American Jewish Committee CEO Ted Deutch said he is working with his Israeli friends to prevent the government in Jerusalem from changing the Law of Return.
Under the current law, an individual with a single Jewish grandparent is eligible for automatic Israeli citizenship.
“We want the Israeli government and our friends to understand that we will act to prevent anything from happening to cause rifts within Diaspora Jewry,” Deutch said. “We don’t want anything to happen that could stop people from seeing Israel as their place of refuge, especially now, during a period of heightened antisemitism.”
The former congressman added that he had been “clear” about the matter in conversations with Israeli officials during his visit this week to the country.
“Any restrictions imposed on the Law of Return is not a message that we can send to Jewish communities around the world, and we’ve been clear on this during our conversations,” said Deutch.
According to halacha, or Jewish religious law, a person is Jewish if they or their mother is Jewish, or if they convert to Judaism.
There are currently an estimated 400,000 people in Israel’s Jewish sector who are not considered Jewish according to halacha.

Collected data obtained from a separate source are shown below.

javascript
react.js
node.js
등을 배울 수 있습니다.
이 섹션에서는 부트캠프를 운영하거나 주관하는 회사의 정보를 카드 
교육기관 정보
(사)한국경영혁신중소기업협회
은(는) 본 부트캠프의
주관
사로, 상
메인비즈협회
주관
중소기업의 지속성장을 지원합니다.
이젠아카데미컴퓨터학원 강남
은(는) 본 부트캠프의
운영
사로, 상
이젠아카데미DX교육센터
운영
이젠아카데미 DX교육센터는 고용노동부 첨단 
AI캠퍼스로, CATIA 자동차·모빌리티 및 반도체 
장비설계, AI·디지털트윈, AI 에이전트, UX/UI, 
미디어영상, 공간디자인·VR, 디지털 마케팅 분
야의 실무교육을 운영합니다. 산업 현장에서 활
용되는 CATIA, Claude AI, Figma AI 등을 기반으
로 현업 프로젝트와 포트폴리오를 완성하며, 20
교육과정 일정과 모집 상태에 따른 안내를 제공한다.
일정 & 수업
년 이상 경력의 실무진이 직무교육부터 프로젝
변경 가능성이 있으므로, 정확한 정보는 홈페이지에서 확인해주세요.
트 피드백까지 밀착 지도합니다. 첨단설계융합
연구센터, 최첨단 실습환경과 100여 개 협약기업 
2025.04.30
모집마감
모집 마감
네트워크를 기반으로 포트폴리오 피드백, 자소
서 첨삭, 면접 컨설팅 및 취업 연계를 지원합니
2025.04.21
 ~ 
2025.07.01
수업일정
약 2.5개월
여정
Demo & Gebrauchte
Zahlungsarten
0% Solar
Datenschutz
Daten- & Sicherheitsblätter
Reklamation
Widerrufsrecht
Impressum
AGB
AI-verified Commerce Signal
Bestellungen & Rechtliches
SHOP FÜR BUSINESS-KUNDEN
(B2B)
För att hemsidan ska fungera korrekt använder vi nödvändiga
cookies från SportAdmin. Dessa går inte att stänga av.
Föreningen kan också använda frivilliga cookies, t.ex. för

Regarding the Law of Return, then-Prime Minister David Ben-Gurion decided with the establishment of the Jewish state that “whoever was born to a Jewish mother and is not of another religion, or whoever converted according to Jewish law,” will be considered a Jew.
In 1970, however, it was ruled that the children and grandchildren of a Jew could immigrate to Israel by virtue of the Law of Return. During those years, many discussions were held in order to determine who is a Jew, and how to define a person who converts through a non-Orthodox conversion process, but no consensus was reached.
The leaders of seven major Jewish and Zionist organizations warned Prime Minister Benjamin Netanyahu earlier this month that proposed changes to the “grandfather clause” in the Law of Return could affect the unity of world Jewry.
In contrast, Ashkenazi Chief Rabbi of Israel Rabbi David Lau in November urged the Knesset to amend the Law of Return to curb non-Jewish immigration.
The issue came to the fore amid a wave of immigration from Russia and Ukraine following Moscow’s invasion of the latter country, most of whom were not Jewish—only three in 10, according to mid-November data from Israel’s Population and Immigration Authority.
According to an analysis of data from Israel’s Central Bureau of Statistics (CBS), a surge in legal immigration by those who are not halachically Jewish has led to a decrease in the country’s Jewish majority.
The Israeli Immigration Policy Center, an NGO established in 2012 to promote immigration policy that serves Israel’s strategic interests, found that last year’s 23-year record in the number of new immigrants had resulted in a 0.3% decline in the Jewish majority, to 73.6% from 73.9% at the end of 2021.
This continues a 30-year trend, with the country’s Jewish majority having declined by a total of about 10 percentage points over that span, losing about one point every three years on average.
As a result of the “grandparent clause,” of the new immigrants in 2022, only 32,000 (45% of the total) were Jews.